VI.
Hannah went home with her head full of new ideas, and with four books in her saddle-bags—which, for those days, was a large library. These were the Bible, the "Universal Preceptor," a volume of the Shakespeare comedies, and Plutarch's "Lives." Armed with these weapons, how she did stir things up in Hillsboro! She got the children together into a school, and taught them everything she had learned in Heath Falls; and that was so much—what with the studying which she always kept up by herself—that from our little scrap of a village three students went down to the college at William's Town, in Massachusetts, the first year it was started, and there has been a regular procession of them ever since.
After a time she married Giles Wheeler, and began to teach her own children—she had nine—and very well instructed they were. She was too busy, then, to go into the schoolroom to teach; but never, then or later, even when she was an old, old woman, did she take her vigilant eyes and her managing hand off the schools of our county.
It was due to her that Hillsboro could boast for so long that its percentage of illiterates was zero. If, by chance, anyone grew up without knowing how to read, Aunt Hannah pounced on him and made him learn, whether he would or not. She loaned about, to anyone who would read them, the books she brought from Heath Falls; and in time she started a little library. Remembering the days when Captain Winthrop had read aloud to her in the granary, she had her children go about to read aloud to sick people, and to busy seamstresses or spinners who had no time for books.
And the number of girls in declines she cured by Master Necronsett's system! You would not believe it, if I told you. And she had our river named after that wise old heathen, and we think it the prettiest name possible for a river.
All this time, Ann Mary's position was getting grander and grander, for Captain Winthrop was on the American side when the Revolution came, and grew to be a very important man. Ann Mary dressed in brocade every day and all day, and went to Philadelphia, where she met General and Mrs. Washington, and ever so many more famous people.
Wherever she went, she was admired and loved for her beauty and
gentleness; but she did not forget Hannah. Nearly every traveler from the
South brought a message or a present from Madam Winthrop to Mistress
Wheeler, and once she and General Winthrop came and made a long visit in
Hillsboro.
Grandmother's grandmother was old enough, by that time, to remember the visit very clearly; and it was from talk between the two sisters that she learned all about this story. She said she never saw a more beautiful woman than Madam Winthrop, nor heard a sweeter voice. But how Hannah had to hush the unmannerly surprise of her brood of quick-witted youngsters when they found out that elegant Aunt Ann Mary did not know her letters, and had never heard of Julius Caesar or Oliver Cromwell! For marriage did not change Ann Mary very much; but as her husband was perfectly satisfied with her, I dare say it was just as well.

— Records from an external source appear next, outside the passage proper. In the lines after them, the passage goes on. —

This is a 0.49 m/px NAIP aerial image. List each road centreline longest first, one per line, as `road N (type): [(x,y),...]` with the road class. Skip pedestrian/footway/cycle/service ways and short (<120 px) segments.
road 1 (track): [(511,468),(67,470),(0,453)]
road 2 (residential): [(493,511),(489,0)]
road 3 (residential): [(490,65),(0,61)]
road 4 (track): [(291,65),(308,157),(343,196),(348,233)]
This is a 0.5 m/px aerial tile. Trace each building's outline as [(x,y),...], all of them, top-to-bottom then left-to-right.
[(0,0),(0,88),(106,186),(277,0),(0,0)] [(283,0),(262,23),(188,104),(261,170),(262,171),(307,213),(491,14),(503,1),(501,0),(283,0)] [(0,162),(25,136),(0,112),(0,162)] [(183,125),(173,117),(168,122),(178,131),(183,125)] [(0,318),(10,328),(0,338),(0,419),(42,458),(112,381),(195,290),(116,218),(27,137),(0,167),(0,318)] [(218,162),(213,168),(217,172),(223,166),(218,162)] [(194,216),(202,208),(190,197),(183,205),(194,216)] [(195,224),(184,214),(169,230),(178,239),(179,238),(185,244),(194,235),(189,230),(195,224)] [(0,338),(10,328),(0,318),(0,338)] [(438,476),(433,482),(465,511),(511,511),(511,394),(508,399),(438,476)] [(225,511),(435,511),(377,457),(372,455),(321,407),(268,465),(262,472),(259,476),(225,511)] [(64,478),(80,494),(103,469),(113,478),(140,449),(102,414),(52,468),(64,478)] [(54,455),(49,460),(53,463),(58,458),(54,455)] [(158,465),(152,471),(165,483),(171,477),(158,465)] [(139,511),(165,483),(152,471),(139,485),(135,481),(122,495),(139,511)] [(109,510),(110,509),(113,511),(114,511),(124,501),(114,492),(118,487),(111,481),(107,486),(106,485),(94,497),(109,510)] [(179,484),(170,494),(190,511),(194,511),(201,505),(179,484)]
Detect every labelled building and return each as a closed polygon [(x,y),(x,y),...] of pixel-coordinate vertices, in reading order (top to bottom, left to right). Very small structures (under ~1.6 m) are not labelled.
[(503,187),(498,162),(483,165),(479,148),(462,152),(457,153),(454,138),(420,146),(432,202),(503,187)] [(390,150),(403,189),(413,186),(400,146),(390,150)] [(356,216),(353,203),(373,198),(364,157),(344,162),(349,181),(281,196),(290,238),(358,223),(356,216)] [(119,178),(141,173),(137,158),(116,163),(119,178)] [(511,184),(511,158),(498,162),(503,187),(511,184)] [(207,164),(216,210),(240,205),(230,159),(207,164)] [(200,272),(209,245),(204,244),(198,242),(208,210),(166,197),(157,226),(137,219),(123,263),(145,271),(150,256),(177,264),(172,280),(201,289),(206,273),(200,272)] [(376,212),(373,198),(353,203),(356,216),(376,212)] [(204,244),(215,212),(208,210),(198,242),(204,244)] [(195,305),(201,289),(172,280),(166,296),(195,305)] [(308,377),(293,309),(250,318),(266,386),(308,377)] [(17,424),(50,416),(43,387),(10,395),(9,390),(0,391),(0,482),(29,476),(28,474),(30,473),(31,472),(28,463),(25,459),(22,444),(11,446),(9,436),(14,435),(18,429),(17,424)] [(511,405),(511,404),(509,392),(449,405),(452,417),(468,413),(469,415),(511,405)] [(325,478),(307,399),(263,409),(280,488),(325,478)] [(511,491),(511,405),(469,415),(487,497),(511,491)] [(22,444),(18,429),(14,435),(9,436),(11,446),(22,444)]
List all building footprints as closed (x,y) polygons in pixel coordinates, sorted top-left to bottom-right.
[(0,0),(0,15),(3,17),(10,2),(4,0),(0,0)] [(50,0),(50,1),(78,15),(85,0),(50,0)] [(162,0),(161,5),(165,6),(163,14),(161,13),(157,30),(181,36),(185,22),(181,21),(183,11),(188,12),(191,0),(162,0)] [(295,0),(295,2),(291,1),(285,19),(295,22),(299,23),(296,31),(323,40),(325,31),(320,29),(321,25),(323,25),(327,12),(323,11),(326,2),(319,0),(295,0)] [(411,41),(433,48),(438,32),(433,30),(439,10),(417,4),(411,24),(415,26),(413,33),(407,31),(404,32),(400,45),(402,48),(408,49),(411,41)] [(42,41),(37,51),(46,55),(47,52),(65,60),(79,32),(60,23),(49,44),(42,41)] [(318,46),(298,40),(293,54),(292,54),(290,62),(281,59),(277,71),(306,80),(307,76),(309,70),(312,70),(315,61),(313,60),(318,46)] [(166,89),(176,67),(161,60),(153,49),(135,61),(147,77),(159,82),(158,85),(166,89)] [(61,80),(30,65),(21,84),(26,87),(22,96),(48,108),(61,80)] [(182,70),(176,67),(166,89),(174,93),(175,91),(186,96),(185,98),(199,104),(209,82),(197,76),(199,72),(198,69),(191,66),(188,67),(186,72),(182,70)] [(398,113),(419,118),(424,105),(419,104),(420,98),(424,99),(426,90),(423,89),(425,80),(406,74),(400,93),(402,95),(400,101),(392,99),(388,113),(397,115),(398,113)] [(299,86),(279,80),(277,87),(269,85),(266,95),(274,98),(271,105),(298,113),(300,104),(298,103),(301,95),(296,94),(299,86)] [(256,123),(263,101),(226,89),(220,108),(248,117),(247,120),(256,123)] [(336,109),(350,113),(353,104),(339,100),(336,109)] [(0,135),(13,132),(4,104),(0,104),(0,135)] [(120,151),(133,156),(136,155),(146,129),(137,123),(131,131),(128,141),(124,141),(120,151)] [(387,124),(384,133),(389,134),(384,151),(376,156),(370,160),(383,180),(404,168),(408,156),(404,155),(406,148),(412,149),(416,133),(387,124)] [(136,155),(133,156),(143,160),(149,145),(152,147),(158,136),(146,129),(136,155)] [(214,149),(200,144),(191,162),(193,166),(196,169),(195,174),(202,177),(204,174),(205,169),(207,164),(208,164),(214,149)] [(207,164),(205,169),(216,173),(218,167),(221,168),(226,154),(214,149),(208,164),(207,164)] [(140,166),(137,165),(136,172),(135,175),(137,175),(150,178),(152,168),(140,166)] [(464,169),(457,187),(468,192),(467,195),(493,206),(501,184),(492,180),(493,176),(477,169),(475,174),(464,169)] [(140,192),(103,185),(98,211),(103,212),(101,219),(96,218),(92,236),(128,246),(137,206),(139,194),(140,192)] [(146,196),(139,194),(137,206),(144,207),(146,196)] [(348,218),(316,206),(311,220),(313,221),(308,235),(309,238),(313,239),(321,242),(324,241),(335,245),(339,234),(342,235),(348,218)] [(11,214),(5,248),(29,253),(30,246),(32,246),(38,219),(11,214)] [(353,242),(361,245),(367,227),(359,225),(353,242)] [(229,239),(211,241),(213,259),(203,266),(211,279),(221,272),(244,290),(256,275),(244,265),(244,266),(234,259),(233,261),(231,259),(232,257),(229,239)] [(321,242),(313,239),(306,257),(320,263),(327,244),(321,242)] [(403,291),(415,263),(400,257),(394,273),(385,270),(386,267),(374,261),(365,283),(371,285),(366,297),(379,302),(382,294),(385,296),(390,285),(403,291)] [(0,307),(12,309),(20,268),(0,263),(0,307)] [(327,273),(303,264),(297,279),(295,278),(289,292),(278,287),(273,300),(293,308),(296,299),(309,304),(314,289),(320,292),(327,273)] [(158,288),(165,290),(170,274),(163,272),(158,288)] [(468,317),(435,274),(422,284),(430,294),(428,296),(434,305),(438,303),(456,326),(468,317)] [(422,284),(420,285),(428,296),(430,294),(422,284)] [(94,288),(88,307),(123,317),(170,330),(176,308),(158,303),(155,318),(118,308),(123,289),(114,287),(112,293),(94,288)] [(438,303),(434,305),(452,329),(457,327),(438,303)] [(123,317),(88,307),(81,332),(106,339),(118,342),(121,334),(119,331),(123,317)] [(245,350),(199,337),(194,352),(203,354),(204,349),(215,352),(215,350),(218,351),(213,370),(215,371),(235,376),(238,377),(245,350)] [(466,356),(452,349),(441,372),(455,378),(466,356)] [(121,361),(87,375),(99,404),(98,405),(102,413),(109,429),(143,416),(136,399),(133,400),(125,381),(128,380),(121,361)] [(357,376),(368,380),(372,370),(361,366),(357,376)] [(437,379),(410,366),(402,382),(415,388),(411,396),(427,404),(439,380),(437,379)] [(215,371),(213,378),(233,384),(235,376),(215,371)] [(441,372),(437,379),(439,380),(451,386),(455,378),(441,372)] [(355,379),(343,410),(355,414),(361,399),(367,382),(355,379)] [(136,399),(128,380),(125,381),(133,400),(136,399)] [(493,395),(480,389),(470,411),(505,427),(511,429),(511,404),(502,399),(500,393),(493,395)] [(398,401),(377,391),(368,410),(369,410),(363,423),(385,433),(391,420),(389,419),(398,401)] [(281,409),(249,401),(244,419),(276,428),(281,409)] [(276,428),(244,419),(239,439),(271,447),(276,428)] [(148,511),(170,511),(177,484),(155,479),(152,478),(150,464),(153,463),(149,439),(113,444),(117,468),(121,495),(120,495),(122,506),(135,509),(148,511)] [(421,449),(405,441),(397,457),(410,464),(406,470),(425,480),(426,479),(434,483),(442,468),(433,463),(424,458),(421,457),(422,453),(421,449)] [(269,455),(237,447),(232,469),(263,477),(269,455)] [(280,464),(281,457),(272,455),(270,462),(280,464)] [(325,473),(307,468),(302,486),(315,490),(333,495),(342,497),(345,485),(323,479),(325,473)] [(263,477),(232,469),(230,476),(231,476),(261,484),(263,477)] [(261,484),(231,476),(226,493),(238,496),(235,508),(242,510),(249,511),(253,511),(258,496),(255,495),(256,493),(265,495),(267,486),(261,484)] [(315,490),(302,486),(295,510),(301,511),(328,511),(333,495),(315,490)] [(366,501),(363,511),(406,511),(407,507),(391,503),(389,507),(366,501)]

However, when the Winthrop cousins begin to put on airs, and to talk about autograph letters from Benjamin Franklin and Jefferson addressed to their great-great-great-grandmother, and to show beautiful carved fans and lace handkerchiefs which she carried at State balls in Philadelphia and New York, I have to bite my tongue to keep from reminding them that they have no autograph letters of hers!
Then I go up into our garret, and look at Hannah's shabby old books, and I ride over to the place on the road where she tended the fire that night, and I think of the number of Hillsboro boys and girls to whom she opened the great world of books, and—somehow, I am just as well pleased that it was not the lovely Ann Mary who came back to our town and became my great-great-great-grandmother.